When I’m coaching, I enjoy exploring whatever the client is most interested in exploring and along the way we might use metaphors, psychometrics, Ted Talks, drawings, strengths cards…and we might not. It all depends on where the client is…and where they want / need to go. Mostly they’re taking the lead but sometimes I’ll offer an insight, a feeling, another client’s experience or a model. Who knows? That’s part of the fun.

And I’ve noticed that there are some concepts and models that come up at some point in many client relationships. So I thought I’d share them with you to inform and navigate your mindset, thinking and behaviours.


1. Lead Yourself Really Well Before Leading Others. Only lead others once you’ve done a lot of work on yourself: who you are (and aren’t), your habits, your behaviours, your impact, your emotional wake. And if you’re already leading others while you’re working on yourself….be curious, interested and humble. Impact? You’ll be leading, not managing or – Heaven Forbid! – micro-managing.

2. Effective Leaders Only Do What Only They Can Do. Because then you’re giving yourself the best chance to focus exclusively on the strategic, cultural and people development opportunities and challenges that need to be focussed upon and you’re enabling others to develop. This concept can enable you to resist any temptation to hang on to your old or favourite tasks and, as a result being over-whelmed or under-performing as a result. Impact? More relating and more strategy, less administration and ‘control’.

3. Focus on Your Desired Output and Ask ‘what will it take to get there?’ With enthusiasm and commitment, outline your desired outcome ‘I want us to have a consistently positive, mutually respectful, customer-focussed and ‘whole team’ relationship: what would it take for us to be there every day in every conversation?’ Impact? Conversations are about possibility not problems.

4. Notice Your (Multiple) Assumptions. So, do you tell yourself that you ‘know’ that your team are overworked so you can’t possibly delegate to them? Maybe they are. But instead of making that assumption, ask them, ‘If I was to delegate this responsibility to you, what would be the impact on you?’ or ‘how could we make this new responsibility for you?’. They might still say no, they’re too busy but at least you’re working from fact and not assumption. Impact? Everyone becomes more alert to their own propensity for making assumptions and more willing to explore instead.

5. Think ‘This needs to be done’ not ‘I must do x’. Impact? More delegation, less stress.

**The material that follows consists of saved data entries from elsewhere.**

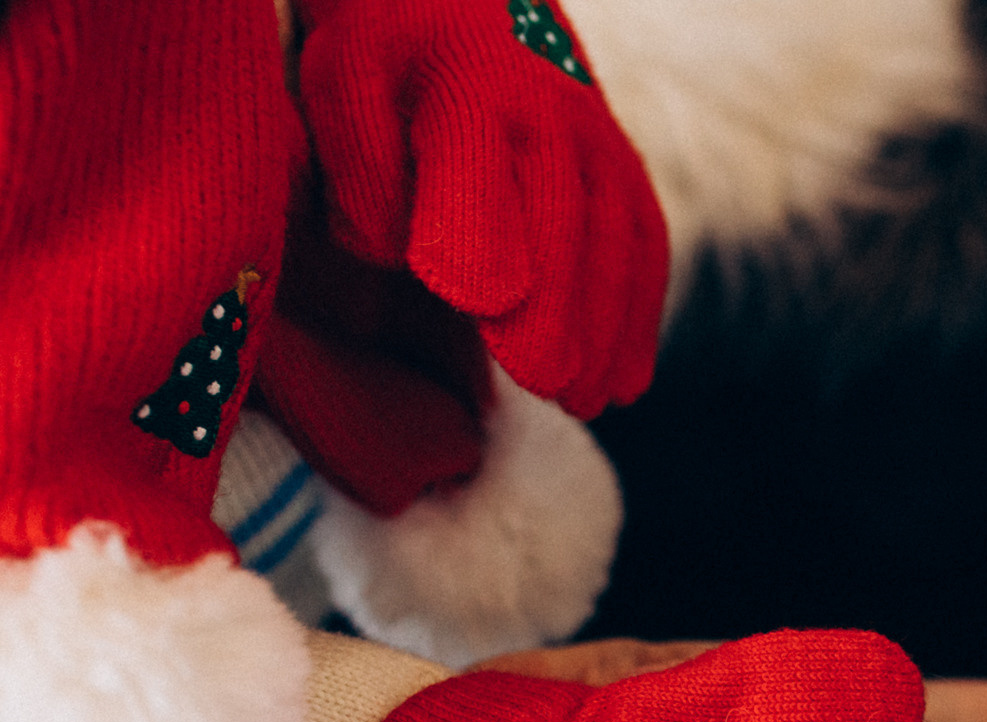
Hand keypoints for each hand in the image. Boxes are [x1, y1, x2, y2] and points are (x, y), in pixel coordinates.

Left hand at [296, 0, 668, 417]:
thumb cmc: (386, 54)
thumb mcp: (341, 81)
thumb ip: (362, 166)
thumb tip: (401, 257)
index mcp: (463, 88)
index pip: (476, 168)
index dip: (479, 238)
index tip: (478, 308)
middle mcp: (547, 112)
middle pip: (559, 222)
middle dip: (556, 306)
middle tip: (544, 383)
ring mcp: (599, 138)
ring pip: (614, 242)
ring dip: (605, 329)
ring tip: (585, 402)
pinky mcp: (624, 167)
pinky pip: (645, 245)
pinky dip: (640, 317)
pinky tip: (626, 383)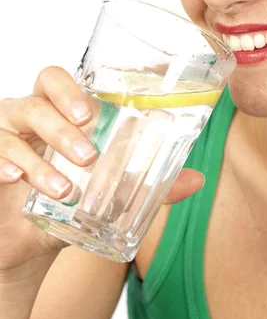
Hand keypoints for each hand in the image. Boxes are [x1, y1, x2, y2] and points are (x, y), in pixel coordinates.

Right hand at [0, 66, 204, 273]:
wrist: (29, 239)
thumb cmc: (71, 199)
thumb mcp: (110, 193)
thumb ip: (150, 185)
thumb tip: (196, 180)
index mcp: (58, 112)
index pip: (56, 80)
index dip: (70, 89)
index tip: (91, 114)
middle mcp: (28, 116)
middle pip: (37, 99)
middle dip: (61, 123)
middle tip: (88, 153)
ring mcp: (4, 137)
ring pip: (13, 126)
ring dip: (39, 158)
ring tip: (64, 188)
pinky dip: (5, 164)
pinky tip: (16, 181)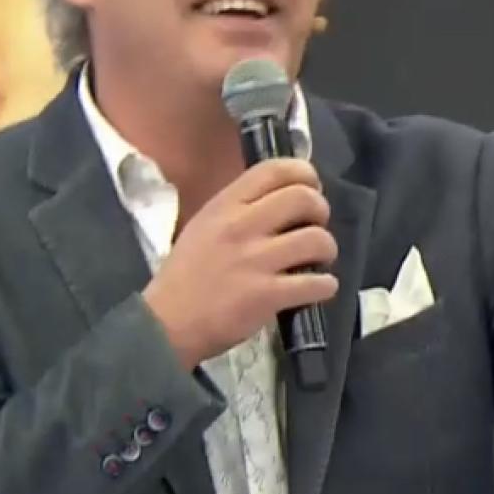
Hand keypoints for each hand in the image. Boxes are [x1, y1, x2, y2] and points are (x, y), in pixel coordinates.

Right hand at [144, 158, 338, 368]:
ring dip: (327, 249)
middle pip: (304, 198)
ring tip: (319, 260)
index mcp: (224, 205)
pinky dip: (326, 285)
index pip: (274, 170)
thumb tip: (281, 200)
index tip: (312, 187)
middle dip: (321, 211)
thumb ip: (238, 209)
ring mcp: (256, 261)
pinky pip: (317, 283)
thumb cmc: (186, 276)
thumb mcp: (203, 226)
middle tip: (316, 227)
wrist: (167, 324)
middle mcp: (242, 226)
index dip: (305, 174)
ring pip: (317, 240)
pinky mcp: (268, 295)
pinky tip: (318, 288)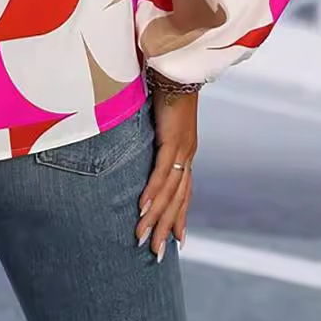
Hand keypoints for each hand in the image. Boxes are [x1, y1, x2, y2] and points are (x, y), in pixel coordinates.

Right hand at [136, 91, 198, 259]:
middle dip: (167, 228)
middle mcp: (187, 154)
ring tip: (145, 239)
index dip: (180, 216)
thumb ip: (149, 130)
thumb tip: (134, 133)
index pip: (183, 191)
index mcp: (184, 150)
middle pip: (178, 199)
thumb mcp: (156, 115)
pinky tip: (144, 208)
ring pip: (170, 192)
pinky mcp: (173, 140)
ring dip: (156, 217)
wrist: (178, 66)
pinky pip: (162, 172)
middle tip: (158, 255)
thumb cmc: (165, 85)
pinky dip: (153, 191)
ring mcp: (182, 149)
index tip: (177, 240)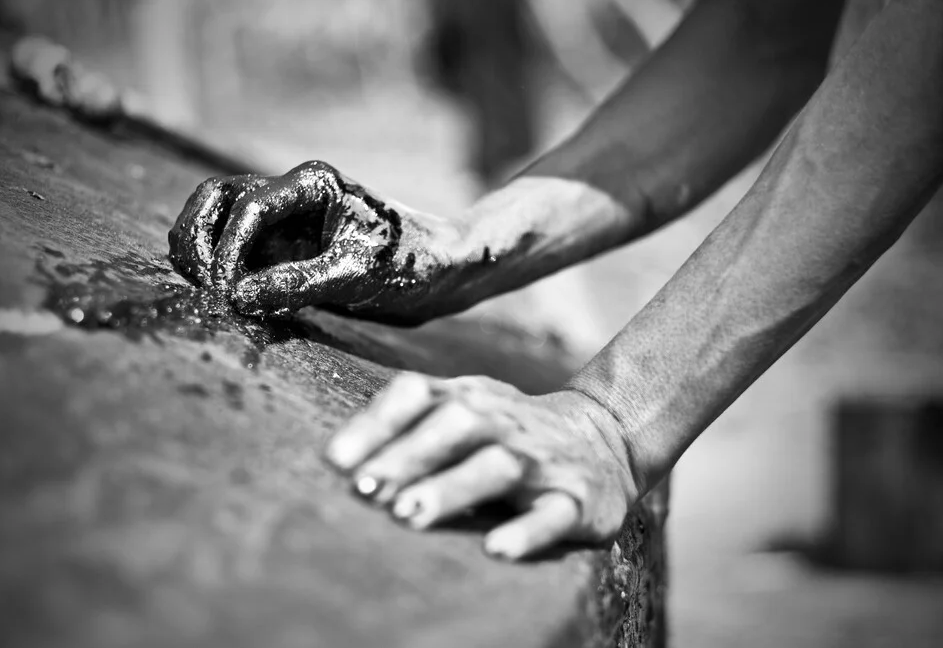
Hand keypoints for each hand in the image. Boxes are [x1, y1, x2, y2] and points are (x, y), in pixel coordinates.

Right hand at [168, 161, 468, 323]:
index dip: (228, 248)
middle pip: (219, 198)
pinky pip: (238, 250)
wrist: (441, 273)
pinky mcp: (287, 248)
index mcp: (312, 184)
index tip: (226, 291)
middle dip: (200, 237)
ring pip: (221, 219)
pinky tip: (223, 296)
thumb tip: (239, 296)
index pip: (248, 204)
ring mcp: (287, 220)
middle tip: (202, 285)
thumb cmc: (411, 263)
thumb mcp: (357, 274)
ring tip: (204, 289)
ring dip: (203, 249)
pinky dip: (220, 266)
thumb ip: (298, 282)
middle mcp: (292, 194)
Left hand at [324, 373, 638, 560]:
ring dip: (452, 488)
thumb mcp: (464, 409)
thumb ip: (406, 424)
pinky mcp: (577, 500)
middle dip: (409, 455)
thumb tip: (338, 461)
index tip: (335, 461)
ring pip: (499, 466)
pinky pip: (554, 515)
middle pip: (457, 424)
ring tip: (409, 514)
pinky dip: (526, 532)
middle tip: (365, 491)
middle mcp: (505, 422)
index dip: (376, 423)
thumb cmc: (509, 431)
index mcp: (470, 396)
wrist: (606, 436)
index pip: (418, 393)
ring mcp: (542, 461)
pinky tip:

6. Stop Working So Hard. The best leaders don’t work that hard at leading others. Yes, they’re listening, yes they’re paying attention to the words that are said and are not said, yes they’re paying attention to your energy and your behaviours…but they’re enabling you to work through your own thinking, to find your own insights and learning. So if you’re working hard at leading others: stop trying to come up with all the answers and the ideas. Stop working too hard and create the environment within which others can make their contribution. Impact? Your colleagues will contribute more.

7. Start With Why. Always Start with Why. Why? Because when we know our ‘why’ we can’t help but bring energy and passion. Impact? Choose a ‘why?’ that genuinely means something to you and people will join you in delivering it.

8. Manage your Energy and your Priorities, not Your Time. However hard we try to fight it, we only have 168 hours a week but the more we pay attention to what energises us, the better chance we have to embrace the extra productivity that comes with it. Impact? Energy!

9. Real Leaders Embrace and Share Their Vulnerabilities. And they live to tell the tale. It’s OK to feel emotions, it’s OK to share those insecurities and worries (and those successes too!). Your colleagues will still respect and like you, maybe even more so once they see that you’re willing to trust them because you’re letting them see that you’re human too. Impact? A gentle shift towards ‘opening up’ to trusted others.

10. ‘Being yourself’ is Important …. but only when combined with ‘your best self’ and ‘continuous feedback and self-development’. Sorry but ‘being yourself’ is overly hyped right now and can be used as an excuse for poor behaviour, ‘that’s just the way I am!’. Yes, be true to your values…whilst seeking out feedback, looking for learning opportunities and aspiring to be the best you can be in every conversation and interaction. Impact? Clarity.

11. Monitor Your Self-Talk. Everyone talks to themselves, whether they’re aware of it or not. Sadly, most self-talk is toxic, judgemental and bitter in tone. Once you’re aware of this, try adjusting yourself-talk to reflect how you would typically speak to your best-friend instead. Impact? Demonstrating more self-compassion and kindness to yourself will enable you to demonstrate it to others too.

12. Finish Conversations asking, ‘What have you heard in this conversation?’ Listening is an under-rated and under-practiced skill and as a result many people have never learned how to listen properly and therefore aren’t hearing you accurately. By asking people to reflect back to you what they’ve taken away from the conversation, you’ll both become much more aware of how you’re well you’re communicating (and how you could be better) and how well they’re listening (and where there’s room for improvement). Impact? You may be surprised how differently two people in the same conversation are (not!) hearing each other!

So, you’ve heard mine. What are yours and why?